Vermischtes

Das Segelmädchen ist auf Kurs

Vor der Südpazifikinsel Vanuatu kommt ein heftiger Sturm auf. Doch Laura Dekker hält ihre Yacht "Guppy" auf Kurs - "mehr unter als über dem Wasser", wie die 15-Jährige in ihrem Weblog beichtet. ",Guppy' schlingerte enorm. Was nicht niet- und nagelfest war, flog durch die Gegend." Laura wird klitschnass, tagelang schmeckt alles salzig.

Halb so schlimm, "wäre nicht mein Päckchen Cornflakes über Bord gegangen". Am 4. August 2010 war Laura im südniederländischen Brouwershaven in See gestochen, um einige Tage später von Gibraltar aus als jüngster Mensch allein die Erde zu umsegeln. Da war sie noch 14.

Inzwischen ist Laura weit gekommen, hat den Atlantik und das längste Stück des Pazifiks hinter sich gebracht. Alles in allem problemloser, als so mancher befürchtet hat. Vom Osten Australiens aus liegt nun zwar immer noch eine gewaltige Strecke vor ihr. Doch Hollands "Zeilmeisje" (Segelmädchen) kann sich Zeit lassen, kann immer wieder Pausen in spannenden Häfen einlegen.

Um einen neuen Solo-Rekord aufzustellen, müsste die blonde Niederländerin ihren Törn spätestens vier Tage vor ihrem 17. Geburtstag am 20. September 2012 erfolgreich beendet haben. Dann hätte sie Jessica Watson übertrumpft. Die Australierin hatte ihre Solo-Weltumseglung drei Tage vor ihrem 17. Geburtstag am 15. Mai 2010 in Sydney abgeschlossen.

Doch von einem neuen Alters- oder besser Jugendrekord hört man in letzter Zeit vom "Zeilmeisje" nichts mehr. Es gehe Laura eigentlich weniger um einen Rekord, sagt mittlerweile ihr Vater. Dick Dekker hatte Lauras Segelprojekt, das nicht wenige in Holland als "Wahnsinnsunternehmen" kritisierten, gegen alle Widerstände verteidigt. Dass sie überhaupt allein die Welt umsegeln kann, wolle sich Laura beweisen.
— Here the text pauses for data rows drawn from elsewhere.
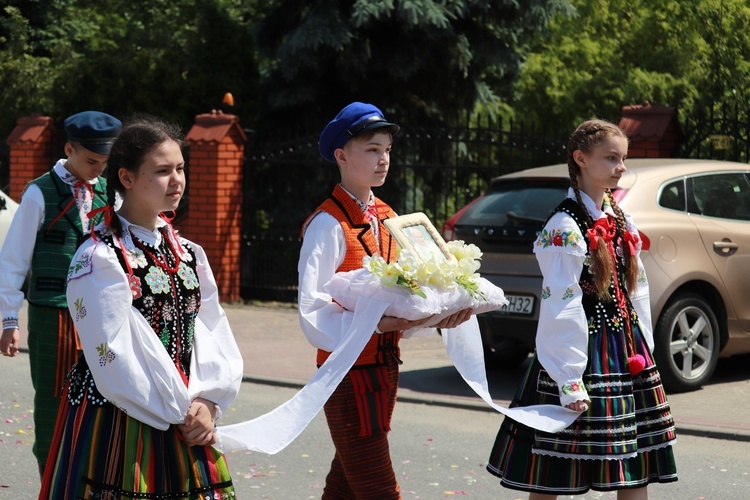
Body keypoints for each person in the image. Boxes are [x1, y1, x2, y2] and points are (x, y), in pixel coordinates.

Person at [39, 115, 243, 498]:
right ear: (127, 178)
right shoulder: (100, 256)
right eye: (162, 170)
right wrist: (180, 411)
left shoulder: (188, 253)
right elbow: (112, 351)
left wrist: (208, 400)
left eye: (180, 168)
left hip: (186, 412)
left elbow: (212, 330)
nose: (177, 180)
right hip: (122, 414)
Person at [486, 119, 677, 498]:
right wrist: (569, 377)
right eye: (611, 158)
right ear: (581, 159)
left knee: (633, 459)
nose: (621, 167)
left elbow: (636, 287)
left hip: (624, 348)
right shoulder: (564, 225)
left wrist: (645, 346)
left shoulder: (620, 216)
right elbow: (562, 302)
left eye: (623, 158)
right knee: (553, 463)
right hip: (578, 349)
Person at [298, 101, 472, 499]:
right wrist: (377, 324)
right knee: (379, 490)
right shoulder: (327, 224)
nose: (384, 159)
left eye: (387, 150)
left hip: (385, 370)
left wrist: (434, 316)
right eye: (372, 149)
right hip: (346, 375)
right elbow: (312, 311)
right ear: (341, 156)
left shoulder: (389, 216)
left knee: (345, 485)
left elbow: (403, 297)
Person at [0, 110, 121, 476]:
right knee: (54, 398)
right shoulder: (40, 192)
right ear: (69, 148)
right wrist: (8, 319)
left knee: (103, 393)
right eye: (91, 161)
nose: (98, 169)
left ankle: (87, 478)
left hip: (98, 313)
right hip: (52, 314)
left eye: (104, 162)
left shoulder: (106, 192)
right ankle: (50, 479)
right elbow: (13, 260)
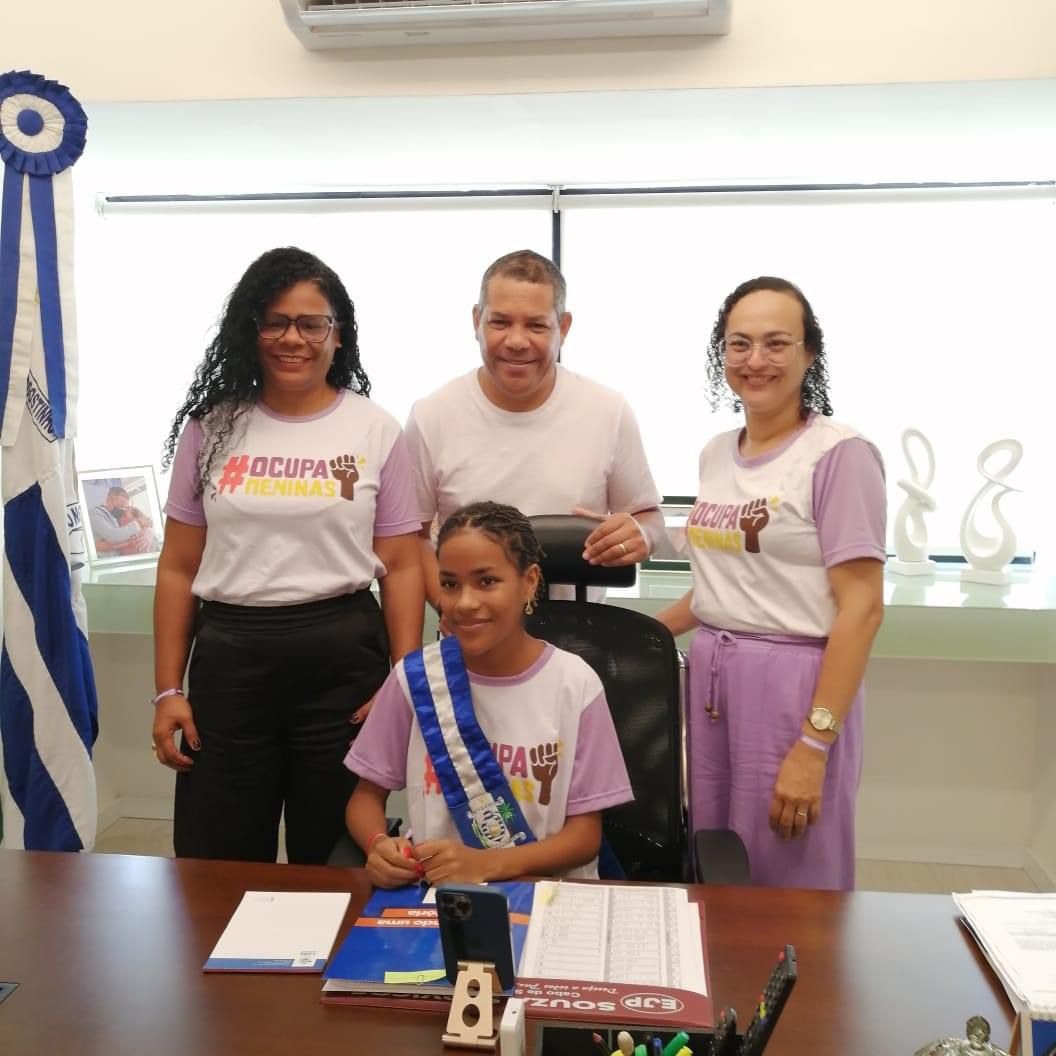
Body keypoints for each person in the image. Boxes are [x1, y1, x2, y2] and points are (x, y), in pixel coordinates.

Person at [152, 246, 424, 865]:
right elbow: (177, 568)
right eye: (273, 321)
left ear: (337, 334)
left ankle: (331, 965)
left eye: (311, 323)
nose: (291, 338)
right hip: (230, 661)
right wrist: (167, 689)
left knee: (335, 855)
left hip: (342, 661)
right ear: (250, 329)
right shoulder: (212, 427)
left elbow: (403, 566)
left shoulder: (375, 429)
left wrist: (402, 679)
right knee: (216, 857)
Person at [656, 276, 885, 891]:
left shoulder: (839, 453)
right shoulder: (714, 453)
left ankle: (804, 988)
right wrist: (640, 636)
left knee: (789, 860)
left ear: (810, 353)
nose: (756, 360)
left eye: (776, 343)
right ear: (721, 354)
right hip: (711, 680)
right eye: (739, 344)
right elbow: (724, 589)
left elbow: (861, 609)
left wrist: (815, 743)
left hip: (795, 685)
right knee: (717, 853)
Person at [344, 501, 633, 888]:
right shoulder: (415, 679)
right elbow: (364, 799)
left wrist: (487, 864)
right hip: (438, 897)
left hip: (548, 892)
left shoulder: (575, 684)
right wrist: (378, 845)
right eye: (449, 584)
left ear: (529, 582)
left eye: (486, 581)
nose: (464, 602)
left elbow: (584, 838)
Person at [404, 249, 664, 608]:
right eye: (499, 322)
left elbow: (647, 517)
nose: (516, 341)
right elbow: (411, 538)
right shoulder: (432, 415)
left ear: (564, 327)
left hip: (582, 638)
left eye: (536, 325)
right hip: (471, 639)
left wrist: (642, 535)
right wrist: (453, 611)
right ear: (476, 321)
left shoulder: (607, 411)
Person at [89, 486, 157, 556]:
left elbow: (147, 521)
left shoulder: (115, 516)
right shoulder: (95, 513)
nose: (123, 510)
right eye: (120, 506)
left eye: (125, 507)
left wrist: (149, 532)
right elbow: (114, 536)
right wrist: (139, 524)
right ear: (108, 500)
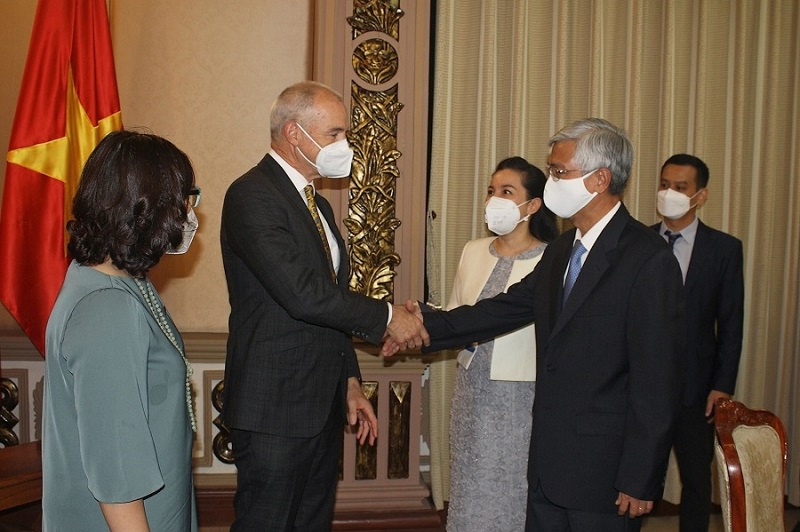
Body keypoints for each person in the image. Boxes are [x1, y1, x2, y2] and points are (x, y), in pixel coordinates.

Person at [386, 118, 685, 531]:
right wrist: (421, 323)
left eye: (559, 172)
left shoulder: (647, 259)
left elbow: (657, 379)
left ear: (600, 179)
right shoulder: (563, 248)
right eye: (550, 171)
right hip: (546, 464)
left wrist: (641, 476)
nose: (550, 181)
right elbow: (501, 309)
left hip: (605, 472)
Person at [220, 80, 427, 531]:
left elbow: (327, 309)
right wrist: (390, 317)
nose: (344, 144)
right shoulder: (251, 195)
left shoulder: (318, 205)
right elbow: (303, 294)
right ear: (295, 134)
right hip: (274, 405)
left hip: (320, 403)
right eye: (335, 134)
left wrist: (349, 382)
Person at [42, 130, 200, 531]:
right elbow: (117, 474)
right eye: (186, 197)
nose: (190, 210)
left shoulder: (117, 281)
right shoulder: (107, 309)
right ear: (151, 208)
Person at [445, 156, 558, 531]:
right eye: (492, 191)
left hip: (521, 393)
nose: (495, 199)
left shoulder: (552, 259)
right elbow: (455, 315)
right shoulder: (473, 250)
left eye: (507, 192)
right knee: (469, 480)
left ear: (533, 204)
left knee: (512, 484)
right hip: (472, 387)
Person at [653, 153, 744, 531]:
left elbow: (732, 323)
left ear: (700, 195)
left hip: (696, 389)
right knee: (635, 479)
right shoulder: (637, 242)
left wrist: (722, 386)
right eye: (663, 184)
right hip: (643, 386)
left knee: (695, 481)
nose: (668, 193)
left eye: (680, 187)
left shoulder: (724, 249)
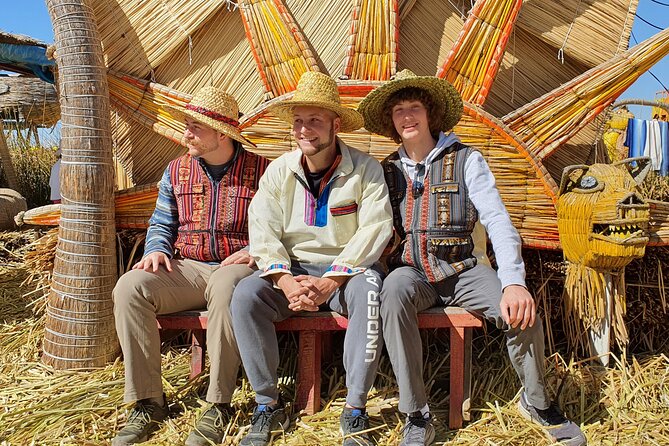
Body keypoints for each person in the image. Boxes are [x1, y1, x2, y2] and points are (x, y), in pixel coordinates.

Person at [357, 70, 587, 446]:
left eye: (414, 107)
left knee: (519, 312)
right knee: (392, 292)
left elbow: (497, 218)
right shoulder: (386, 171)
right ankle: (416, 414)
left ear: (429, 113)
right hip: (412, 273)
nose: (407, 116)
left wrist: (513, 281)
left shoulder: (466, 159)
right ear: (392, 121)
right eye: (399, 110)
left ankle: (538, 402)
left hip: (465, 270)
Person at [230, 71, 393, 446]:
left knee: (371, 292)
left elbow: (375, 229)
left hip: (347, 274)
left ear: (336, 124)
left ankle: (355, 411)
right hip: (293, 272)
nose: (305, 130)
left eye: (315, 121)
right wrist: (286, 281)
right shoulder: (279, 171)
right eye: (299, 121)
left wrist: (331, 281)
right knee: (244, 297)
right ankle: (268, 405)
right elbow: (263, 228)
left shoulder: (364, 170)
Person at [112, 87, 269, 446]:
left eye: (195, 127)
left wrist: (258, 250)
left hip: (238, 265)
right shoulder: (177, 170)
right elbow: (162, 221)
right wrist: (155, 248)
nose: (186, 134)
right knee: (129, 287)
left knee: (226, 285)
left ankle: (219, 403)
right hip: (189, 266)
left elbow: (282, 226)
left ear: (221, 132)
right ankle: (148, 400)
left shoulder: (264, 171)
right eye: (187, 125)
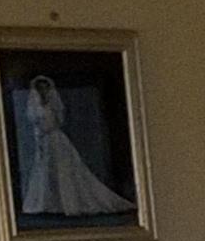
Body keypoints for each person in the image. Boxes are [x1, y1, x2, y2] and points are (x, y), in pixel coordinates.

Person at [19, 75, 135, 218]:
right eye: (40, 88)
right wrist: (40, 139)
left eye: (45, 88)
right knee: (45, 171)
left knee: (65, 170)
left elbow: (58, 121)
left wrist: (49, 129)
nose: (43, 91)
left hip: (56, 140)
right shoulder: (34, 107)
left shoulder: (54, 105)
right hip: (44, 141)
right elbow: (36, 124)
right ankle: (50, 203)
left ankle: (69, 202)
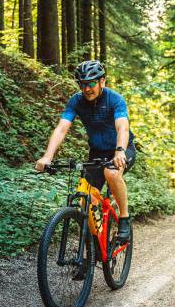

Mag sein, dass Vater Dekker inzwischen E-Mails und Briefe an die Nieren gehen, in denen er als Rabenvater beschimpft wird, der das Leben seiner Tochter aufs Spiel setzen würde. Vor allem aber: Einen Rekordtitel "jüngste Solo-Weltumseglerin" will kein internationaler Verband offiziell anerkennen - weder für Laura, noch für andere "Kindersegler". Die Sportfunktionäre wollen waghalsige Weltmeerjagden von immer jüngeren Rekordanwärtern nicht fördern.

Ehe Laura die Hoheitsgewässer der Niederlande verlassen durfte, musste sie einen langen Streit vor verschiedenen Gerichten über sich ergehen lassen. Zeitweise wurde das Erziehungsrecht ihres Vaters und der von ihm geschiedenen deutschen Mutter Babs Müller eingeschränkt, und Laura unter Aufsicht des Jugendamtes gestellt. Sie reagierte bockig, ja verzweifelt. Über Nacht floh sie in die Karibik, um sich dort ein Boot zu besorgen, wurde erwischt und nach Holland zurückgebracht. Später war gar von einem Selbstmordversuch die Rede.

Schließlich änderte Lauras Mutter, die gegen den Rekordversuch war, ihre Meinung. Zuvor hatten die niederländischen Großeltern in einer emotionsgeladenen Stellungnahme erklärt, gefühlskalte Paragrafenreiter würden mit ihrem Nein Lauras "junge Seele zerstören". Wer recht behält, ist mit Blick auf den Segeljahrestag eine viel diskutierte Frage. "Dieses verklemmte Land hat versucht, mich fertigzumachen", sagte Laura kürzlich dem "Spiegel". "Deshalb werde ich auch nie wieder dorthin zurückkehren."

Die vorgesehene weitere Route verläuft durch den Golf von Aden ins Rote Meer. Sie führt vorbei an Somalia, der Heimat des Hungers und der Piraten. "Die werden doch wohl kaum das Boot eines einzelnen Mädchens kapern", machte sich Dick Dekker im "Spiegel"-Gespräch Mut. "Vielleicht", fügte er dann hinzu, "ist Laura durch ihre Bekanntheit aber auch ein attraktives Ziel."